Sakae Menda, the first person in Japan to have been released from death row after winning acquittal in a retrial, died Saturday of natural causes at a nursing home in Fukuoka Prefecture, his family said. He was 95.

Menda was freed in 1983 at age 57 after spending 34 years in prison. He spent much of the rest of his life as a campaigner against the death penalty, giving speeches in Japan and abroad.

Japan is one of only a few advanced, democratic nations to maintain the death penalty. More than two-thirds of states around the world have abolished it by law or in practice.

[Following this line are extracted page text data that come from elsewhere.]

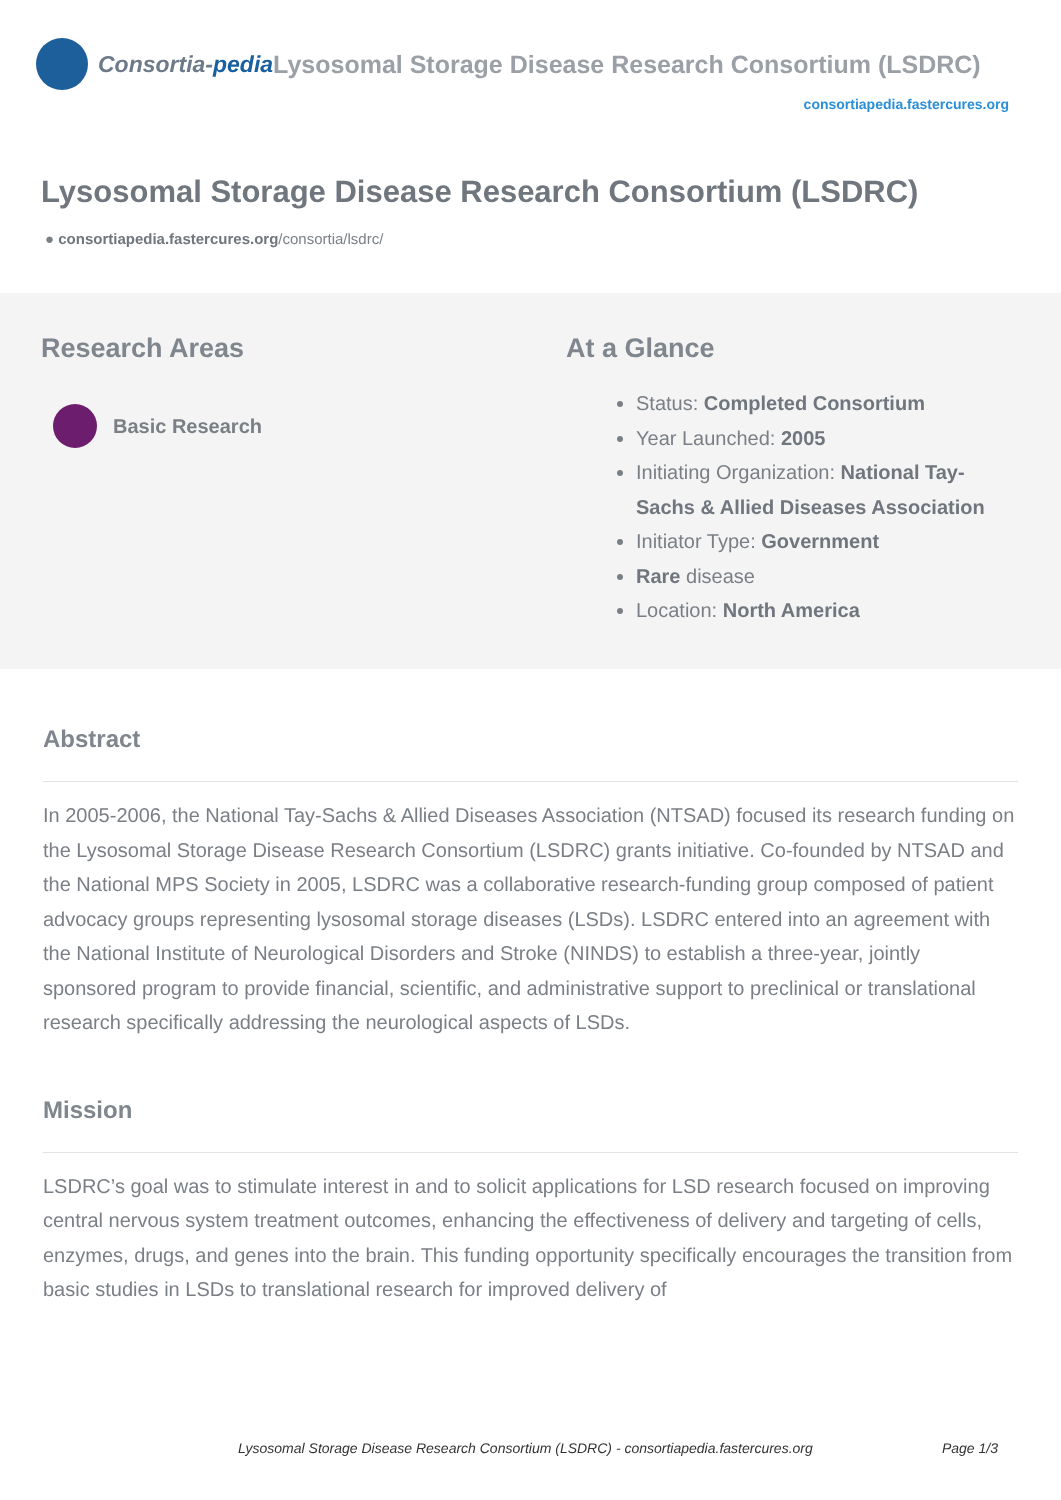Consortia- pedia Lysosomal Storage Disease Research Consortium (LSDRC)
consortiapedia.fastercures.org
Lysosomal Storage Disease Research Consortium (LSDRC)
● consortiapedia.fastercures.org/consortia/lsdrc/
Research Areas
Basic Research
At a Glance
Status: Completed Consortium
Year Launched: 2005
Initiating Organization: National Tay-
Sachs & Allied Diseases Association
Initiator Type: Government
Rare disease
Location: North America
Abstract
In 2005-2006, the National Tay-Sachs & Allied Diseases Association (NTSAD) focused its research funding on the Lysosomal Storage Disease Research Consortium (LSDRC) grants initiative. Co-founded by NTSAD and the National MPS Society in 2005, LSDRC was a collaborative research-funding group composed of patient advocacy groups representing lysosomal storage diseases (LSDs). LSDRC entered into an agreement with the National Institute of Neurological Disorders and Stroke (NINDS) to establish a three-year, jointly sponsored program to provide financial, scientific, and administrative support to preclinical or translational research specifically addressing the neurological aspects of LSDs.
Mission
LSDRC’s goal was to stimulate interest in and to solicit applications for LSD research focused on improving central nervous system treatment outcomes, enhancing the effectiveness of delivery and targeting of cells, enzymes, drugs, and genes into the brain. This funding opportunity specifically encourages the transition from basic studies in LSDs to translational research for improved delivery of
Lysosomal Storage Disease Research Consortium (LSDRC) - consortiapedia.fastercures.org Page 1/3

In 1950, Menda was convicted in a robbery-murder case in his native Kumamoto Prefecture and was given the death penalty by a district court branch.

Not only was he coerced into a confession by a team of investigators who interrogated him for hours on end, but in court, key evidence supporting his alibi was ignored and false witness testimony was used to put him away.

Menda, who was illiterate before his arrest at age 23, learned how to write in prison so he could file petitions for a retrial. After six petitions, a retrial was finally granted and he was acquitted.

"(He) had a really grim look when he was freed, but after two or three years, his eyes became gentle," Tamae, Menda's 84-year-old widow, said after her husband's wake on Saturday night.

In recent years, Menda, who was using a wheelchair, "sometimes went out to breathe the outside air on a sunny day," she added.